April 30--It seems America could benefit from some Avengers assembling.
Superheroes like Iron Man, Black Widow, Captain America and the gang -- with a shout of "Avengers assemble!" -- always know how to solve the problems regular folks like us can't fix.
Take the tragic death of Freddie Gray, a young black man who suffered a fatal spinal injury while in Baltimore police custody, and the tumultuous rioting that ensued. How did we nonsuperheroes react?
Everyone sprinted to their preferred ideological camps and followed the script that gets rolled out whenever deeply rooted tensions and frustrations violently erupt.
Some blame the people looting and rioting while ignoring the circumstances that cause such anger to build.
Some blame the police for being too confrontational while ignoring the difficult and delicate balance between keeping the peace and allowing free expression.
Some shout that it's the erosion of family values. Or the result of a criminal justice system that imprisons a disproportionate number of black men. It's economics. It's personal responsibility. It's education.
Then somebody like Donald Trump comes along and says something inflammatory, like this helpful tweet: "Our great African American President hasn't exactly had a positive impact on the thugs who are so happily and openly destroying Baltimore!"
And someone like MSNBC's Chris Hayes tweets this gem which, while accurate, overlooks his and his network's own culpability: "When West Baltimore *isn't* rioting, the national media, by and large, could not possibly care less what's happening there."
The problem is there are nuggets of truth in all these things, with the exception of Trump's blathering.

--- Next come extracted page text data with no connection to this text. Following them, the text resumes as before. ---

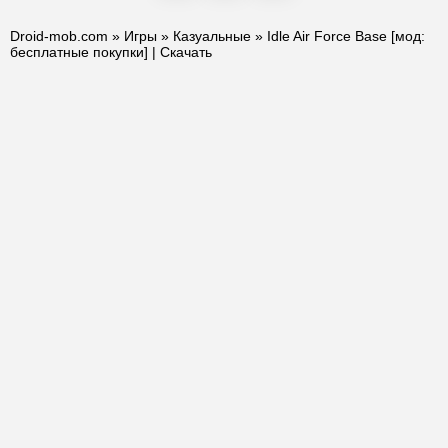
Droid-mob.com
»
Игры
»
Казуальные
» Idle Air Force Base [мод:
бесплатные покупки] | Скачать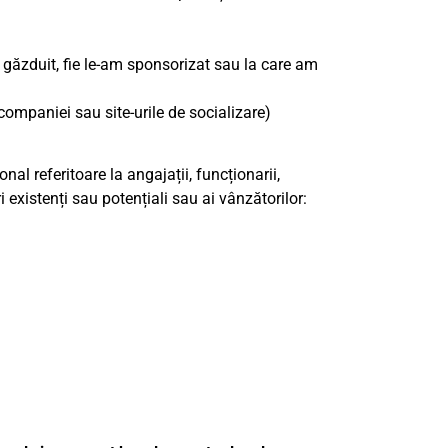
 găzduit, fie le-am sponsorizat sau la care am
companiei sau site-urile de socializare)
al referitoare la angajații, funcționarii,
i existenți sau potențiali sau ai vânzătorilor:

But we don't seem capable of gathering those bits of truth up and figuring out what to do with them.
That's why we need the Avengers. They would stop crooked cops before anything bad happened, round up looters and bring them to justice, clean up a wrecked city and find a way to bring about peace.

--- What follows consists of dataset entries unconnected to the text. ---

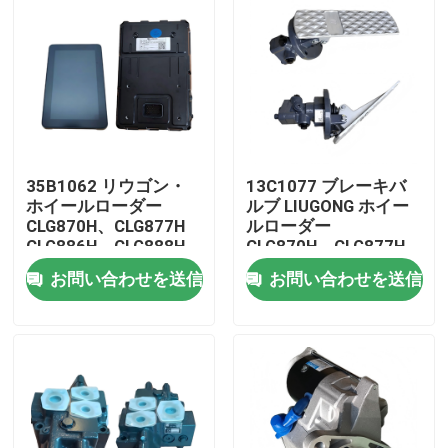
35B1062 リウゴン・
13C1077 ブレーキバ
ホイールローダー
ルブ LIUGONG ホイー
CLG870H、CLG877H
ルローダー
CLG886H、CLG888H
CLG870H、CLG877H
用の装置
CLG886H、CLG888H
お問い合わせを送信
お問い合わせを送信
家
プロダクト
ビデオ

That's why we love superheroes. They're able to do the things we can't seem to manage. Not just flying and shooting energy blasts from their hands, but actually fixing things, saving the world, rising above politics and partisanship and getting stuff done.

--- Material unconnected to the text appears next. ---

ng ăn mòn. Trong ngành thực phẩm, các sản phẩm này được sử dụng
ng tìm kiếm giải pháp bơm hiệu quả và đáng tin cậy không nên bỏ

The Avengers are coming, but only in cinematic form. The arrival of the movie "Avengers: Age of Ultron" will save us only from thinking about the problems that gave rise to riots in places like Baltimore and Ferguson, protests in Staten Island after the death of Eric Garner and more recent protests against police violence in cities from Los Angeles to Chicago.
The Baltimore riots broke out Monday night. The city was relatively calm Tuesday night. The new blockbuster superhero movie premieres Thursday night.
That's more than enough time for our attention to shift. We'll feel we yelled, tweeted, prayed or shook our heads hard enough about the situation in Baltimore that we can now tiptoe away and get pumped to see the Hulk smash some stuff.
And the next time a situation like the one in Baltimore pops up, we'll follow the same script -- ideologically divided, momentarily concerned and inevitably distracted.
President Barack Obama said something about the situation in Baltimore that, if his detractors would calm down long enough to consider, makes a great deal of sense:
"I think there are police departments that have to do some soul searching. I think there are some communities that have to do some soul searching. But I think we, as a country, have to do some soul searching. This is not new. It's been going on for decades.
"And without making any excuses for criminal activities that take place in these communities, what we also know is that if you have impoverished communities that have been stripped away of opportunity, where children are born into abject poverty ... where there are no fathers who can provide guidance to young men; communities where there's no investment, and manufacturing has been stripped away; and drugs have flooded the community, and the drug industry ends up being the primary employer for a whole lot of folks ...
"In those environments, if we think that we're just going to send the police to do the dirty work of containing the problems that arise there without as a nation and as a society saying, 'What can we do to change those communities, to help lift up those communities and give those kids opportunity?' then we're not going to solve this problem. And we'll go through the same cycles of periodic conflicts between the police and communities and the occasional riots in the streets, and everybody will feign concern until it goes away, and then we go about our business as usual."
We can't solve all these problems. We're not superheroes. But perhaps we should envy their world-saving skills a bit less and emulate them, using our regular human talents, a bit more.
Perhaps it doesn't take superpowers to be an Avenger. Maybe all it takes is a willingness to assemble.